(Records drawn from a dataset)
◆ ◆ ◆

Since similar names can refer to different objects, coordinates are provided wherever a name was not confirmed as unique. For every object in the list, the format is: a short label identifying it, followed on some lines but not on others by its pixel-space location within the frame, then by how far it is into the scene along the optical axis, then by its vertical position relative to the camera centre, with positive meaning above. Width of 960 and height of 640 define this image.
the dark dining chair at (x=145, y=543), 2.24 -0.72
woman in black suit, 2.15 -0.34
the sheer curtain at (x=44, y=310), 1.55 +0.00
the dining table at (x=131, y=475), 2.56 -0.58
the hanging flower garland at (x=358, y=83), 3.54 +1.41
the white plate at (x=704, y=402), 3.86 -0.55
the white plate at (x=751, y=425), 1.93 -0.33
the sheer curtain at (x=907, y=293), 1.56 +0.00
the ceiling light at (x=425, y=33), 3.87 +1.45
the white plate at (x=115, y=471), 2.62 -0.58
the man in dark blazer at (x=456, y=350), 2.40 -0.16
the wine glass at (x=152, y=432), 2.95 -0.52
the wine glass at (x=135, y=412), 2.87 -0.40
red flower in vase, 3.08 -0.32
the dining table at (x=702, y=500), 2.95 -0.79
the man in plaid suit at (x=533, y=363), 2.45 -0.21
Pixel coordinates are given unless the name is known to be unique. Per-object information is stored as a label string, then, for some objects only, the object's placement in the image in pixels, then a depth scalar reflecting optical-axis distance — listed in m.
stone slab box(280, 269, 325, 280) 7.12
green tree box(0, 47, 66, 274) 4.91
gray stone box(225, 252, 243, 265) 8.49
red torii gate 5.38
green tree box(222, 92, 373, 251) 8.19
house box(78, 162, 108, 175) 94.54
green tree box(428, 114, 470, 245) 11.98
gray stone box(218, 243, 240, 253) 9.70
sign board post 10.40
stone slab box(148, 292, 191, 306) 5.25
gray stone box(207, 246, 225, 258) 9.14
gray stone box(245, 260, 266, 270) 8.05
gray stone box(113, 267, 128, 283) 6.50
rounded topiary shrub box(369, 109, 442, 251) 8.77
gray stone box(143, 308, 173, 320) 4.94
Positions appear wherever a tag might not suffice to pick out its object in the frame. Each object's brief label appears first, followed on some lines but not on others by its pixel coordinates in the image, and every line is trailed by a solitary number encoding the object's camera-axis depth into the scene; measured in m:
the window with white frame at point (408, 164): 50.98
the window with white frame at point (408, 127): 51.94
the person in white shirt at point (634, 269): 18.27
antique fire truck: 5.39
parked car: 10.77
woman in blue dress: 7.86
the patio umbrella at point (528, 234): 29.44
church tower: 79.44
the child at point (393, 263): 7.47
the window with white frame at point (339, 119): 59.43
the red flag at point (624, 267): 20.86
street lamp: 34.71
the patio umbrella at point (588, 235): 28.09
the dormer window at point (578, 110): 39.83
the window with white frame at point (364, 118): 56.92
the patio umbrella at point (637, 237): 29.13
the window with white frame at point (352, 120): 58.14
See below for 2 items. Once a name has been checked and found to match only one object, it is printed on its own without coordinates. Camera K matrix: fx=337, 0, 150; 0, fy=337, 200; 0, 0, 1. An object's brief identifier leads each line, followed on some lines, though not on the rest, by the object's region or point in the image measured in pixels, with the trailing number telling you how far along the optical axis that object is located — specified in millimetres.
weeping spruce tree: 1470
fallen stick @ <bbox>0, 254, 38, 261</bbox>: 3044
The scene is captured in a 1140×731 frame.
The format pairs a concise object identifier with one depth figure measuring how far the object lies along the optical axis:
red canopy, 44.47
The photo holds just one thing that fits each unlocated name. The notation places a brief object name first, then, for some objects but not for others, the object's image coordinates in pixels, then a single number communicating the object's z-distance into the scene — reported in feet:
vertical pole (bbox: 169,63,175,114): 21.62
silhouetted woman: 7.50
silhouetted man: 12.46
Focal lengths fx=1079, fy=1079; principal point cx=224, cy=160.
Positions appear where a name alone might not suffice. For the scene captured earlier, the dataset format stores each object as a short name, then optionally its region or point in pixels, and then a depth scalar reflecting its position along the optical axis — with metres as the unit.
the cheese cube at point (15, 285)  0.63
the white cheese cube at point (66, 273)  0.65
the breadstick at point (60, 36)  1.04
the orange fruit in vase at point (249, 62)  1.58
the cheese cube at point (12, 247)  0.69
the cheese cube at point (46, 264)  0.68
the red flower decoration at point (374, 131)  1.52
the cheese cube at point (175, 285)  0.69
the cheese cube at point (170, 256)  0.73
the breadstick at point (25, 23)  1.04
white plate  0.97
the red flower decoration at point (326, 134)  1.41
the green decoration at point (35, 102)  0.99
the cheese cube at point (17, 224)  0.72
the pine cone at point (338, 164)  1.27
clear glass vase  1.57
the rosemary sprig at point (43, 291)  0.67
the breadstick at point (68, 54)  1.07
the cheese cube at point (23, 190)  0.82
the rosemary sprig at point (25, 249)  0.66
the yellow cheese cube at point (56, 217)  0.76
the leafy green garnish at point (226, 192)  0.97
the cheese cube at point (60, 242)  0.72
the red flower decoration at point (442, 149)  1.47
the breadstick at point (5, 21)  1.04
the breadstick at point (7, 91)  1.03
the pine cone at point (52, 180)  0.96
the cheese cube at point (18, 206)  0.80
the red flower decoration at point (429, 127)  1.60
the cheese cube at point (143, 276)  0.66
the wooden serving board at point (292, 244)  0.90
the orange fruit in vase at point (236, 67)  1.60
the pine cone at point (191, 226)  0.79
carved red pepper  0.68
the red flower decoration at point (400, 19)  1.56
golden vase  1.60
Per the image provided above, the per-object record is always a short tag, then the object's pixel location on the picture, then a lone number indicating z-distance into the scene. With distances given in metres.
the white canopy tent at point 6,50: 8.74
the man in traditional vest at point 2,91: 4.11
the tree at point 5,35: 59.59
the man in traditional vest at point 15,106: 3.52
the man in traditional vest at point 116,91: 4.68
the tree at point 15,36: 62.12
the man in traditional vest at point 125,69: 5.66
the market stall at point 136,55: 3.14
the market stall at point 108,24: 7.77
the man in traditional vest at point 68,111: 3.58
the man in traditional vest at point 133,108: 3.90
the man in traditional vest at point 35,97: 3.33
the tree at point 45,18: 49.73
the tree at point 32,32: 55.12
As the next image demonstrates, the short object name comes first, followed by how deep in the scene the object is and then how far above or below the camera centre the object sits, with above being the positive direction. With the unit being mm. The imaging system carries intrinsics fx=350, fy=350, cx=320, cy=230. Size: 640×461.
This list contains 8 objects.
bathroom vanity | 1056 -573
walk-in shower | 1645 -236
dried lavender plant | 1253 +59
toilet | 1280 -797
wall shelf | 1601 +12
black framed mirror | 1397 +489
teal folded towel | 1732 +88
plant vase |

◆ ◆ ◆

* BRIEF *
Extract the complete set of records unchanged.

* EXERCISE OUTPUT *
Since similar names can refer to different objects, coordinates are provided wherever a name was not confirmed as unique. For every object in the list, the format is: a short label identifying it, followed on some lines but not on others by its pixel-space location within the frame, then by how far it is into the scene along the optical axis, then by its vertical position relative to the camera centre, with positive meaning above. Width of 960 and height of 640 define this image.
the dark dining chair at (x=145, y=543), 2.24 -0.72
woman in black suit, 2.15 -0.34
the sheer curtain at (x=44, y=310), 1.55 +0.00
the dining table at (x=131, y=475), 2.56 -0.58
the hanging flower garland at (x=358, y=83), 3.54 +1.41
the white plate at (x=704, y=402), 3.86 -0.55
the white plate at (x=751, y=425), 1.93 -0.33
the sheer curtain at (x=907, y=293), 1.56 +0.00
the ceiling light at (x=425, y=33), 3.87 +1.45
the white plate at (x=115, y=471), 2.62 -0.58
the man in dark blazer at (x=456, y=350), 2.40 -0.16
the wine glass at (x=152, y=432), 2.95 -0.52
the wine glass at (x=135, y=412), 2.87 -0.40
red flower in vase, 3.08 -0.32
the dining table at (x=702, y=500), 2.95 -0.79
the man in plaid suit at (x=533, y=363), 2.45 -0.21
Pixel coordinates are given unless the name is known to be unique. Per-object information is stored as a label string, then, for some objects only, the object's placement in the image in pixels, then a depth scalar reflecting optical-axis distance — listed in m.
stone slab box(280, 269, 325, 280) 7.12
green tree box(0, 47, 66, 274) 4.91
gray stone box(225, 252, 243, 265) 8.49
red torii gate 5.38
green tree box(222, 92, 373, 251) 8.19
house box(78, 162, 108, 175) 94.54
green tree box(428, 114, 470, 245) 11.98
gray stone box(218, 243, 240, 253) 9.70
sign board post 10.40
stone slab box(148, 292, 191, 306) 5.25
gray stone box(207, 246, 225, 258) 9.14
gray stone box(245, 260, 266, 270) 8.05
gray stone box(113, 267, 128, 283) 6.50
rounded topiary shrub box(369, 109, 442, 251) 8.77
gray stone box(143, 308, 173, 320) 4.94
Positions appear wherever a tag might not suffice to pick out its object in the frame. Each object's brief label appears first, followed on some lines but not on others by its pixel coordinates in the image, and every line is trailed by a solitary number encoding the object's camera-axis depth into the scene; measured in m:
the window with white frame at point (408, 164): 50.98
the window with white frame at point (408, 127): 51.94
the person in white shirt at point (634, 269): 18.27
antique fire truck: 5.39
parked car: 10.77
woman in blue dress: 7.86
the patio umbrella at point (528, 234): 29.44
church tower: 79.44
the child at point (393, 263): 7.47
the window with white frame at point (339, 119): 59.43
the red flag at point (624, 267): 20.86
street lamp: 34.71
the patio umbrella at point (588, 235): 28.09
the dormer window at point (578, 110): 39.83
the window with white frame at point (364, 118): 56.92
the patio umbrella at point (637, 237): 29.13
the window with white frame at point (352, 120): 58.14
See below for 2 items. Once a name has been checked and found to match only one object, it is printed on its own without coordinates. Camera K matrix: fx=337, 0, 150; 0, fy=337, 200; 0, 0, 1. An object's brief identifier leads each line, followed on some lines, though not on the rest, by the object's region or point in the image measured in pixels, with the trailing number telling you how far along the optical axis that object is located — specified in millimetres.
weeping spruce tree: 1470
fallen stick @ <bbox>0, 254, 38, 261</bbox>: 3044
The scene is captured in a 1140×731 frame.
The format pairs a concise object identifier with one depth figure measuring how far the object lies along the optical axis:
red canopy, 44.47
The photo holds just one thing that fits each unlocated name. The notation places a brief object name first, then, for some objects but not for others, the object's image coordinates in pixels, then a single number communicating the object's z-distance into the scene — reported in feet:
vertical pole (bbox: 169,63,175,114): 21.62
silhouetted woman: 7.50
silhouetted man: 12.46
Focal lengths fx=1079, fy=1079; principal point cx=224, cy=160.
Positions appear where a name alone might not suffice. For the scene captured earlier, the dataset format stores each object as a short name, then optionally its region or point in pixels, and then a depth scalar reflecting its position along the optical axis — with metres as the unit.
the cheese cube at point (15, 285)  0.63
the white cheese cube at point (66, 273)  0.65
the breadstick at point (60, 36)  1.04
the orange fruit in vase at point (249, 62)  1.58
the cheese cube at point (12, 247)  0.69
the cheese cube at point (46, 264)  0.68
the red flower decoration at point (374, 131)  1.52
the cheese cube at point (175, 285)  0.69
the cheese cube at point (170, 256)  0.73
the breadstick at point (25, 23)  1.04
white plate  0.97
the red flower decoration at point (326, 134)  1.41
the green decoration at point (35, 102)  0.99
the cheese cube at point (17, 224)  0.72
the pine cone at point (338, 164)  1.27
clear glass vase  1.57
the rosemary sprig at point (43, 291)  0.67
the breadstick at point (68, 54)  1.07
the cheese cube at point (23, 190)  0.82
the rosemary sprig at point (25, 249)  0.66
the yellow cheese cube at point (56, 217)  0.76
the leafy green garnish at point (226, 192)  0.97
the cheese cube at point (60, 242)  0.72
the red flower decoration at point (442, 149)  1.47
the breadstick at point (5, 21)  1.04
the breadstick at point (7, 91)  1.03
the pine cone at point (52, 180)  0.96
the cheese cube at point (18, 206)  0.80
the red flower decoration at point (429, 127)  1.60
the cheese cube at point (143, 276)  0.66
the wooden serving board at point (292, 244)  0.90
the orange fruit in vase at point (236, 67)  1.60
the pine cone at point (191, 226)  0.79
carved red pepper  0.68
the red flower decoration at point (400, 19)  1.56
golden vase  1.60
Per the image provided above, the per-object record is always a short tag, then the object's pixel location on the picture, then a lone number indicating z-distance into the scene. With distances given in metres.
the white canopy tent at point 6,50: 8.74
the man in traditional vest at point 2,91: 4.11
the tree at point 5,35: 59.59
the man in traditional vest at point 15,106: 3.52
the man in traditional vest at point 116,91: 4.68
the tree at point 15,36: 62.12
the man in traditional vest at point 125,69: 5.66
the market stall at point 136,55: 3.14
the market stall at point 108,24: 7.77
the man in traditional vest at point 68,111: 3.58
the man in traditional vest at point 133,108: 3.90
the man in traditional vest at point 35,97: 3.33
the tree at point 45,18: 49.73
the tree at point 32,32: 55.12
As the next image demonstrates, the short object name comes first, followed by how deep in the scene the object is and then how far above or below the camera centre the object sits, with above being the positive direction. With the unit being mm. The imaging system carries intrinsics fx=350, fy=350, cx=320, cy=230. Size: 640×461.
This list contains 8 objects.
bathroom vanity | 1056 -573
walk-in shower | 1645 -236
dried lavender plant | 1253 +59
toilet | 1280 -797
wall shelf | 1601 +12
black framed mirror | 1397 +489
teal folded towel | 1732 +88
plant vase |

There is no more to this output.